# EXERCISE BRIEF
Rewrite the rows below from the first line up to and including the line with "Przy mogile wojennej rodziny Piaskowskich na", changing "sandalen" to "sandaletten" and keeping everything else the same.

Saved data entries
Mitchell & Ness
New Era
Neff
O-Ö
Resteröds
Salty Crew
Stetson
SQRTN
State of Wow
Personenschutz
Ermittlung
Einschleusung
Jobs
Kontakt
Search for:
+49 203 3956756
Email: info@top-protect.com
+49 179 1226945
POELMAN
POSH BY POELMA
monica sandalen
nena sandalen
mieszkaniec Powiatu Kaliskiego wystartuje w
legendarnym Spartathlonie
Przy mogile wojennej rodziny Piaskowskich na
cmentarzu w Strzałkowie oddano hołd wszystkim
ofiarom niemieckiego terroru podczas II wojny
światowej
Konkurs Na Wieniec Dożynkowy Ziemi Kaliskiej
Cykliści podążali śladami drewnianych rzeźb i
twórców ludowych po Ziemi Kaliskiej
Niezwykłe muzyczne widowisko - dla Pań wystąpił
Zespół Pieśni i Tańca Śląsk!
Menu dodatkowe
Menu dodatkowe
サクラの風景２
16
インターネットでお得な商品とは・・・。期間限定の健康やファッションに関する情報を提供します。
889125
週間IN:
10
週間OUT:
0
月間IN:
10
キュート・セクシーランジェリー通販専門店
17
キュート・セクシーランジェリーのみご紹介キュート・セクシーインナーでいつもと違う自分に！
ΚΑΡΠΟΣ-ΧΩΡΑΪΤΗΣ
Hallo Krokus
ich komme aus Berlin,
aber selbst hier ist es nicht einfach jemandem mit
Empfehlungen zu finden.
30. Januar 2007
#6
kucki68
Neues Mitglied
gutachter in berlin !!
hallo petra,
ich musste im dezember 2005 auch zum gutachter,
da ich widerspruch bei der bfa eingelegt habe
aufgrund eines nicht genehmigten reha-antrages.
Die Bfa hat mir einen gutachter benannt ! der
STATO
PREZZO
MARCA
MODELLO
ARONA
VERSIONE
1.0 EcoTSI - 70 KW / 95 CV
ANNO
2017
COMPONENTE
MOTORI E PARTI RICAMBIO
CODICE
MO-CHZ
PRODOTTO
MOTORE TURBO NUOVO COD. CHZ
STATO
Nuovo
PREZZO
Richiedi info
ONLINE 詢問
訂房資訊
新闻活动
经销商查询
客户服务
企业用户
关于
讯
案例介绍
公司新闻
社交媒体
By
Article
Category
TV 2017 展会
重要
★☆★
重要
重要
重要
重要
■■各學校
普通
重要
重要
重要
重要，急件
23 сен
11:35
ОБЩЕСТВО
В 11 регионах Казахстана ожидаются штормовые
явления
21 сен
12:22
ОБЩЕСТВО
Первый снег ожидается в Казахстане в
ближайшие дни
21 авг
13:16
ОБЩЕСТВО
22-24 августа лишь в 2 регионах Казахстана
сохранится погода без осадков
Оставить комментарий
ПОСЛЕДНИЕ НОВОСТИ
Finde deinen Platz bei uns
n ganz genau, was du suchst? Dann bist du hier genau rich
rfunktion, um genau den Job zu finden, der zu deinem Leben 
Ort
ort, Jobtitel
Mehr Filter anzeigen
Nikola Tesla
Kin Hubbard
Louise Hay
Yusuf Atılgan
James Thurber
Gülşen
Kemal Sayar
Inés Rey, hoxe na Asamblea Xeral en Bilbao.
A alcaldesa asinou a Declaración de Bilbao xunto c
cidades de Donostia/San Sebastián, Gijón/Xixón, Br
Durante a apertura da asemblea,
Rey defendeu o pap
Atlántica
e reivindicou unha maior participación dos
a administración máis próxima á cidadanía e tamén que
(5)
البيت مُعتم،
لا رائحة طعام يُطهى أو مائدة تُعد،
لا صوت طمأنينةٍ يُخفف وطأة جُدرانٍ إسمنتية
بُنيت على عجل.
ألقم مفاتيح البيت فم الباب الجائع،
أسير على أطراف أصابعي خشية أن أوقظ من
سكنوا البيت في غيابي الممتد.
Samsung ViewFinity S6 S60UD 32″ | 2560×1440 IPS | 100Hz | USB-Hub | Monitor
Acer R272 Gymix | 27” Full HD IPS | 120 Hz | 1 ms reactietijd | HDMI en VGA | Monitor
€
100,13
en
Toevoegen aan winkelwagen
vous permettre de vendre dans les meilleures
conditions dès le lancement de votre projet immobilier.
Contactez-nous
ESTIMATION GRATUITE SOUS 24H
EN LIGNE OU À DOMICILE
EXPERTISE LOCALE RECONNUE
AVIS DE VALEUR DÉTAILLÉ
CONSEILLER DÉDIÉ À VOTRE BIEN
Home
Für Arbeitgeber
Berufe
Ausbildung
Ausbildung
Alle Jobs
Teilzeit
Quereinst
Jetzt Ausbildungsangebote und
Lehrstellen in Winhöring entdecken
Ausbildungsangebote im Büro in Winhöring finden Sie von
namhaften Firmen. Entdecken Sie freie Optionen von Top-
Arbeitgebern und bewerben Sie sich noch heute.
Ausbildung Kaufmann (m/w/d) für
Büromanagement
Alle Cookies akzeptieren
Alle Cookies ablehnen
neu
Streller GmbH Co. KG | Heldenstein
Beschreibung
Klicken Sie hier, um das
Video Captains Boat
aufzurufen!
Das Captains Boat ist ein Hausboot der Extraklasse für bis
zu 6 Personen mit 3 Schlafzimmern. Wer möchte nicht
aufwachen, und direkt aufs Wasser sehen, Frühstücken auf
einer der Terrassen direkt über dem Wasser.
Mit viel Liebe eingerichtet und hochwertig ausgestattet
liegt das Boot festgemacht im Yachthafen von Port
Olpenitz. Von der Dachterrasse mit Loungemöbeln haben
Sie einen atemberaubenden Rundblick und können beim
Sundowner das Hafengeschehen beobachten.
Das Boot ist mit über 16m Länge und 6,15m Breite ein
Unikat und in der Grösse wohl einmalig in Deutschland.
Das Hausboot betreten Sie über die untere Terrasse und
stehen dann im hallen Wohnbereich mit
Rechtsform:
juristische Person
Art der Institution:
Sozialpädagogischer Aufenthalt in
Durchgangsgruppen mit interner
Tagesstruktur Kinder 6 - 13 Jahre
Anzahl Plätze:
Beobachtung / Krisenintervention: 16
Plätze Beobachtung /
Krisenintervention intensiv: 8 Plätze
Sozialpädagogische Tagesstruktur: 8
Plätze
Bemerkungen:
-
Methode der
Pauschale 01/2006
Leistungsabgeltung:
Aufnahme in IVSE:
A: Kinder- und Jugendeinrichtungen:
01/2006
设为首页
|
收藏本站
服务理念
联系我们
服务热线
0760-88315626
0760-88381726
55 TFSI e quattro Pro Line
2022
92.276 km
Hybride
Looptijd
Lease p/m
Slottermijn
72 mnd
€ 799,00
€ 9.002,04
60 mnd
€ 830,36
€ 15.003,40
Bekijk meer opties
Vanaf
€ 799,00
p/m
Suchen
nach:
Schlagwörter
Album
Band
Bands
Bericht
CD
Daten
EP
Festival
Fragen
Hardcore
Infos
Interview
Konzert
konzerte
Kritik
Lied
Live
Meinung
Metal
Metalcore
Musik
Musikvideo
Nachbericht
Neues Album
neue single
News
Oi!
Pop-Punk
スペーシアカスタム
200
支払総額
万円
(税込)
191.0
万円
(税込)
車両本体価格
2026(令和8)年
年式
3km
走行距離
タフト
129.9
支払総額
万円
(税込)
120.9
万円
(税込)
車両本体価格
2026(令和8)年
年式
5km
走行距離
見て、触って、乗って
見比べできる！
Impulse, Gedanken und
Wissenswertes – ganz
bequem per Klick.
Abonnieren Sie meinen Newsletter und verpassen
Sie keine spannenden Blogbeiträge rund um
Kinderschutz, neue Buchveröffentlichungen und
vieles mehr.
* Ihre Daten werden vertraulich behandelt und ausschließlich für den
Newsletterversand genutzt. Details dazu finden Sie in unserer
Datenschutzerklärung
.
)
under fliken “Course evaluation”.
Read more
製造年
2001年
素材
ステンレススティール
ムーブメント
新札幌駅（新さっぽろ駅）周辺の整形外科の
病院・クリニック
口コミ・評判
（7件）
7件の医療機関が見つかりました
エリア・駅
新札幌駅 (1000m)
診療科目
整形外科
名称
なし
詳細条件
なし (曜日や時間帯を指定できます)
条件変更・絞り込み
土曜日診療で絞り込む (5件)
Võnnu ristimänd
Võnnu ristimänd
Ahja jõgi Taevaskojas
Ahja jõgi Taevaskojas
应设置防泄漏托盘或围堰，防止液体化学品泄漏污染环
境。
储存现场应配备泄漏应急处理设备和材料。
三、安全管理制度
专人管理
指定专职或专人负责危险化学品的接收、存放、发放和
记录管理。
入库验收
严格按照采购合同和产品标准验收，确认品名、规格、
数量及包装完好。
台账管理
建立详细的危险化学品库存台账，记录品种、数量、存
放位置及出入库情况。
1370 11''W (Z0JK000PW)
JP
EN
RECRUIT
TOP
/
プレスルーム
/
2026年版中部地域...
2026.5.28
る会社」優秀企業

# PROBLEM SOLUTION
Mitchell & Ness
New Era
Neff
O-Ö
Resteröds
Salty Crew
Stetson
SQRTN
State of Wow
Personenschutz
Ermittlung
Einschleusung
Jobs
Kontakt
Search for:
+49 203 3956756
Email: info@top-protect.com
+49 179 1226945
POELMAN
POSH BY POELMA
monica sandaletten
nena sandaletten
mieszkaniec Powiatu Kaliskiego wystartuje w
legendarnym Spartathlonie
Przy mogile wojennej rodziny Piaskowskich na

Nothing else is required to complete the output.